Need a hug? Head to Chelsea, where you can find Louboutina (Loubie for short), the hugging golden retriever that has taken social media by storm.

“It makes me happy to see some joyful moments from strangers that I don’t even get to know their names or anything,” said Cesar Fernandez-Chavez, 45. “She’s a big symbol of love.”

Loubie started by holding Fernandez-Chavez’s hand about two years ago — just before Valentine’s Day — and then gradually started hugging about a year later. The pair has been a family since Loubie was only a few months old in 2011 and was a birthday gift from a friend.

Fernandez-Chavez never trained Loubie to hug people. In fact, he said she trained him — in the art of patience.

He said one of her first brushes with fame was a run-in with actor Gerard Butler. The photos blew up on Fernandez-Chavez’s Facebook account.

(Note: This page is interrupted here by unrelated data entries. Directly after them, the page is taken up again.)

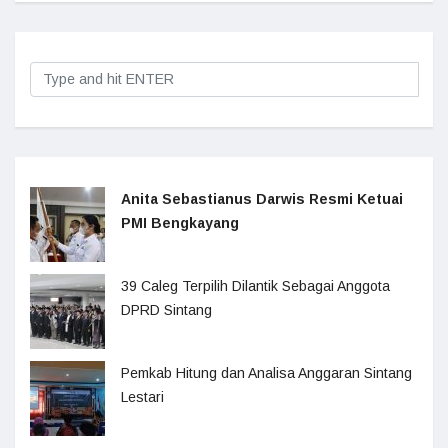
Anita Sebastianus Darwis Resmi Ketuai
PMI Bengkayang
39 Caleg Terpilih Dilantik Sebagai Anggota
DPRD Sintang
Pemkab Hitung dan Analisa Anggaran Sintang
Lestari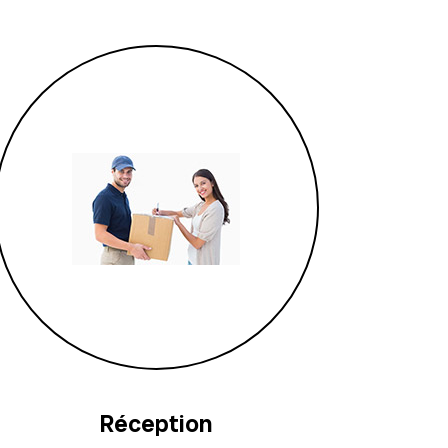
Réception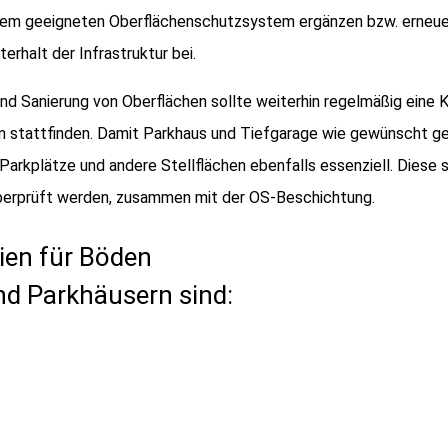
nem geeigneten Oberflächenschutzsystem ergänzen bzw. erneu
rhalt der Infrastruktur bei.
nd Sanierung von Oberflächen sollte weiterhin regelmäßig eine 
n stattfinden. Damit Parkhaus und Tiefgarage wie gewünscht ge
arkplätze und andere Stellflächen ebenfalls essenziell. Diese s
überprüft werden, zusammen mit der OS-Beschichtung.
lien für Böden
nd Parkhäusern sind: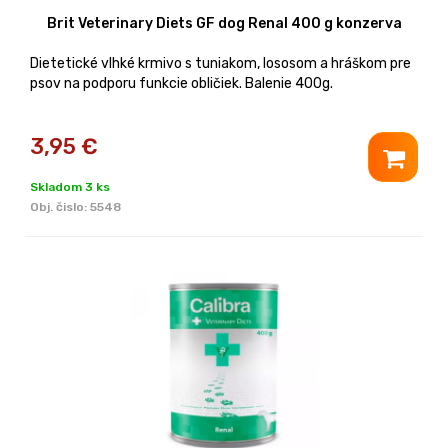
Brit Veterinary Diets GF dog Renal 400 g konzerva
Dietetické vlhké krmivo s tuniakom, lososom a hráškom pre
psov na podporu funkcie obličiek. Balenie 400g.
3,95
€
Skladom 3 ks
Obj. čislo:
5548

“He saw us holding hands on of the corners here in Chelsea and he came over and he was like ‘no, this is not happening, this is not for real,’” he recalled. “That’s when I got a lot of ‘likes’ ... I cannot believe Loubie was just kissing and licking Gerard Butler.”

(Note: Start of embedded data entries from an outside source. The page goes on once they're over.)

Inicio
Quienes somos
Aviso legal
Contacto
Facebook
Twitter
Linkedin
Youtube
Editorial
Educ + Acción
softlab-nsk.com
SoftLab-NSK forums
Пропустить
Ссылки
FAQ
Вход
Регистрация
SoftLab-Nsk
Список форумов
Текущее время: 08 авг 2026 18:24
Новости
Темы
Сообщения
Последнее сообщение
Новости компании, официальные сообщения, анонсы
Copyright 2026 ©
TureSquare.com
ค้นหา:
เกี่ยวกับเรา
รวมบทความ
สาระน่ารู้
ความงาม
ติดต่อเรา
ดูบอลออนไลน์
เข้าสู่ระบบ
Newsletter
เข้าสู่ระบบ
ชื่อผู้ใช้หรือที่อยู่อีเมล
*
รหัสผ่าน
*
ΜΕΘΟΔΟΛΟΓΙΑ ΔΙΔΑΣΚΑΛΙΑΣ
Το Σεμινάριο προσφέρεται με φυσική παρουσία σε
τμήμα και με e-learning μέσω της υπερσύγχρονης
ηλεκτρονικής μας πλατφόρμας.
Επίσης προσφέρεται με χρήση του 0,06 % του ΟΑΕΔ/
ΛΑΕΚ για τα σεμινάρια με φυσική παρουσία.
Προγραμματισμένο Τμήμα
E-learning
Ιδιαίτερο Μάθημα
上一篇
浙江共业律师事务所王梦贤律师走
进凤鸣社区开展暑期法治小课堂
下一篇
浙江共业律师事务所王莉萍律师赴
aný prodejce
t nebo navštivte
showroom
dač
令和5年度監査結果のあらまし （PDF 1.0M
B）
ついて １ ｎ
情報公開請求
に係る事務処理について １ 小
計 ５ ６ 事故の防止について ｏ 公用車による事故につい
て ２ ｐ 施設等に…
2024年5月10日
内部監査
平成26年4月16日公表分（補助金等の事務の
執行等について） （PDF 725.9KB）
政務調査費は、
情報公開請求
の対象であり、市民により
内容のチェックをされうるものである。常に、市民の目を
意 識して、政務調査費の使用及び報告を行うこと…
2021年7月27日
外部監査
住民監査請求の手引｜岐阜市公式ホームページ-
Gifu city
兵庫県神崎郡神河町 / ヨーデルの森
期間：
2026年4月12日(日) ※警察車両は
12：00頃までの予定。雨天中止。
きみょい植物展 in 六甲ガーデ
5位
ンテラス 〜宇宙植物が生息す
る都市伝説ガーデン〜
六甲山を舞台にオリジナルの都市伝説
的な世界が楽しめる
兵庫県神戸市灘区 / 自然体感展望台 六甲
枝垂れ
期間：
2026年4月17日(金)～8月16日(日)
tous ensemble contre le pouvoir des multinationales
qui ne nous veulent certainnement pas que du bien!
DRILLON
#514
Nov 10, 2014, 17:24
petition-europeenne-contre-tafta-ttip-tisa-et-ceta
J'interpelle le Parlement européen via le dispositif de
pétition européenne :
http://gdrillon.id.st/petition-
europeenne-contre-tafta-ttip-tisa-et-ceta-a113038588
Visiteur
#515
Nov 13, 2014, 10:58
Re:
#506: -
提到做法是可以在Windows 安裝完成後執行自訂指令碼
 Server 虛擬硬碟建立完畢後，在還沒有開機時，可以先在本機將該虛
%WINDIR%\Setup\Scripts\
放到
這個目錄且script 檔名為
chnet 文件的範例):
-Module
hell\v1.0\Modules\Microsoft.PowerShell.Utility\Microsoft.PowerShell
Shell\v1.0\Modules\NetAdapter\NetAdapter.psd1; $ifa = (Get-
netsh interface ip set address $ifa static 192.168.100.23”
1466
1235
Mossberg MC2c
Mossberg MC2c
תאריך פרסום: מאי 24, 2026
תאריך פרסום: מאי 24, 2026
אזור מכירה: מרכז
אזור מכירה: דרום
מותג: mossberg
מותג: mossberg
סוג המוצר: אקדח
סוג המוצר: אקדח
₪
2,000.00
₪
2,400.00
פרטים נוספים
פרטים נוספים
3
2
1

Now, Loubie, named for designer Christian Louboutin, gives affection to strangers during every walk.

“Sometimes [I’m] in a rush, I’m running late for work. But I learned to maybe try to get some more time for her during her walks,” said Fernandez-Chavez, who manages language and interpretation services at Mount Sinai Beth Israel, adding: “She’s very affectionate in general.”

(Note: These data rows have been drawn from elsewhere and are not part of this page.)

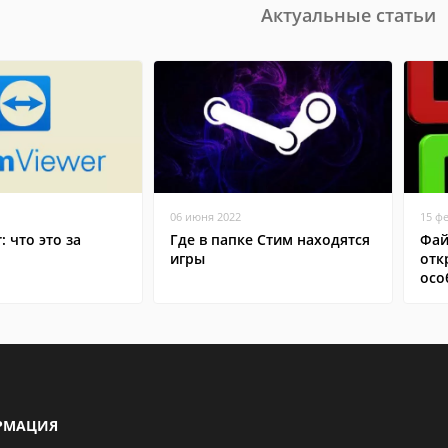
Актуальные статьи
06 июня 2022
15 ф
: что это за
Где в папке Стим находятся
Фай
игры
отк
осо
РМАЦИЯ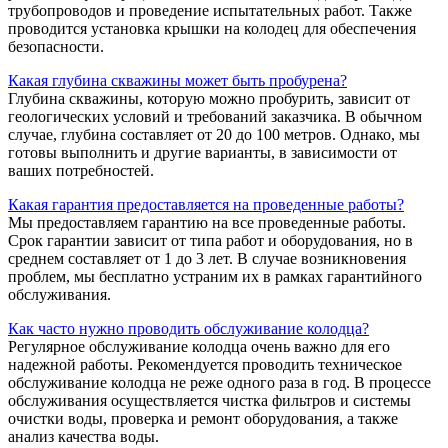
трубопроводов и проведение испытательных работ. Также
проводится установка крышки на колодец для обеспечения
безопасности.
Какая глубина скважины может быть пробурена?
Глубина скважины, которую можно пробурить, зависит от
геологических условий и требований заказчика. В обычном
случае, глубина составляет от 20 до 100 метров. Однако, мы
готовы выполнить и другие варианты, в зависимости от
ваших потребностей.
Какая гарантия предоставляется на проведенные работы?
Мы предоставляем гарантию на все проведенные работы.
Срок гарантии зависит от типа работ и оборудования, но в
среднем составляет от 1 до 3 лет. В случае возникновения
проблем, мы бесплатно устраним их в рамках гарантийного
обслуживания.
Как часто нужно проводить обслуживание колодца?
Регулярное обслуживание колодца очень важно для его
надежной работы. Рекомендуется проводить техническое
обслуживание колодца не реже одного раза в год. В процессе
обслуживания осуществляется чистка фильтров и системы
очистки воды, проверка и ремонт оборудования, а также
анализ качества воды.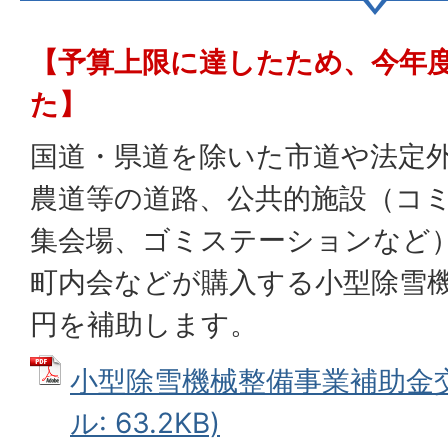
【予算上限に達したため、今年
た】
国道・県道を除いた市道や法定
農道等の道路、公共的施設（コ
集会場、ゴミステーションなど
町内会などが購入する小型除雪機
円を補助します。
小型除雪機械整備事業補助金交
ル: 63.2KB)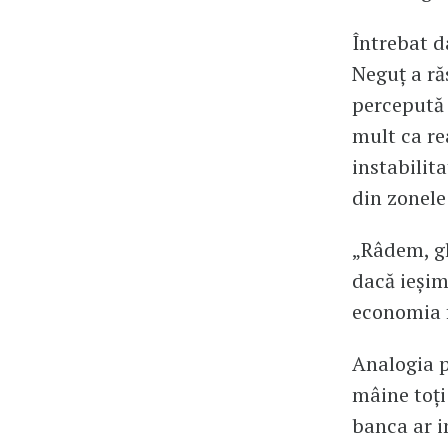
Întrebat d
Neguț a ră
percepută a
mult ca re
instabilit
din zonele 
„Râdem, gl
dacă ieșim
economia f
Analogia p
mâine toți
banca ar i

But Loubie can sometimes take a little time to warm up to someone and she doesn’t just hug everyone she meets.

On Tuesday, several people walked by as Loubie stood on the corner of Seventh Avenue and 19th Street, many remarking about the golden retriever’s online presence and asking for a hug.

Washington Heights resident David Love, 42, was running an errand in Chelsea and recognized Loubie from her Instagram fame. She was bigger than he thought she would be.

“This dog hugs professionally,” said Love, a musician who declined to get a hug. “It’s kind of like in New York when you see a celebrity: OK there they are, that’s good, I don’t want to bug them.”